• TO DO
Whenever the word "Student" turns up in a line of the data below, copy that line.

Data excerpts:
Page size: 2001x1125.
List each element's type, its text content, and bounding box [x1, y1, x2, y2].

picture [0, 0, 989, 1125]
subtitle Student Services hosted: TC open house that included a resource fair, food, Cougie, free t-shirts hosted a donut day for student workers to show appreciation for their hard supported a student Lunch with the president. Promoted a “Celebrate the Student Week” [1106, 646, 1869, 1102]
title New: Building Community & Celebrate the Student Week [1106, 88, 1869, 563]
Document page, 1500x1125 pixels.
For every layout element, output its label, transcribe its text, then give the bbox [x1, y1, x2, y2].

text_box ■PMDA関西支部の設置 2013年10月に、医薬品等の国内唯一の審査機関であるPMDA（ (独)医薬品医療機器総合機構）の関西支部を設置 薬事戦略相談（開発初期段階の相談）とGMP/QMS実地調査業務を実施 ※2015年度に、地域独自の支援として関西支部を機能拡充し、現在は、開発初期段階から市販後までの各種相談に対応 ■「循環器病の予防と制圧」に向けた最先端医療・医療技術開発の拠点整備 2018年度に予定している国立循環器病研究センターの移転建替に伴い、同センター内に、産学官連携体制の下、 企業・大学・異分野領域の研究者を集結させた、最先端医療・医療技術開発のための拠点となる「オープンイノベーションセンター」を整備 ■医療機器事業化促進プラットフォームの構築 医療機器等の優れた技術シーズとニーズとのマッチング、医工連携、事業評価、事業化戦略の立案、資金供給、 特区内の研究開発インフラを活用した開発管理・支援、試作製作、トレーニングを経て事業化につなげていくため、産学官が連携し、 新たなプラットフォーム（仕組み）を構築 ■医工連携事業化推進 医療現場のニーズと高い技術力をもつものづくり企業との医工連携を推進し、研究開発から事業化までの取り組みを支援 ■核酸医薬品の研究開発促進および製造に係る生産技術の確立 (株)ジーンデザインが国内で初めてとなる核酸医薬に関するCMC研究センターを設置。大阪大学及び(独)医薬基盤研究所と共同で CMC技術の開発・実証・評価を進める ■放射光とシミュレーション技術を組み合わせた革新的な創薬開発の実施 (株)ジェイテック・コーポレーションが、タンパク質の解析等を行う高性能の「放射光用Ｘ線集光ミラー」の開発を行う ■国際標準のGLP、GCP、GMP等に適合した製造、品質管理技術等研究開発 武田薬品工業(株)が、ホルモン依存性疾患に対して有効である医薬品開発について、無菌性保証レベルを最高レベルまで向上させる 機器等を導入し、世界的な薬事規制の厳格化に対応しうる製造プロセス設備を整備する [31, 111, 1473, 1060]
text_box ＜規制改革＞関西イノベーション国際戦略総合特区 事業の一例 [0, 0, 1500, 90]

• FINISHED TASK
subtitle Student Services hosted: TC open house that included a resource fair, food, Cougie, free t-shirts hosted a donut day for student workers to show appreciation for their hard supported a student Lunch with the president. Promoted a “Celebrate the Student Week” [1106, 646, 1869, 1102]
title New: Building Community & Celebrate the Student Week [1106, 88, 1869, 563]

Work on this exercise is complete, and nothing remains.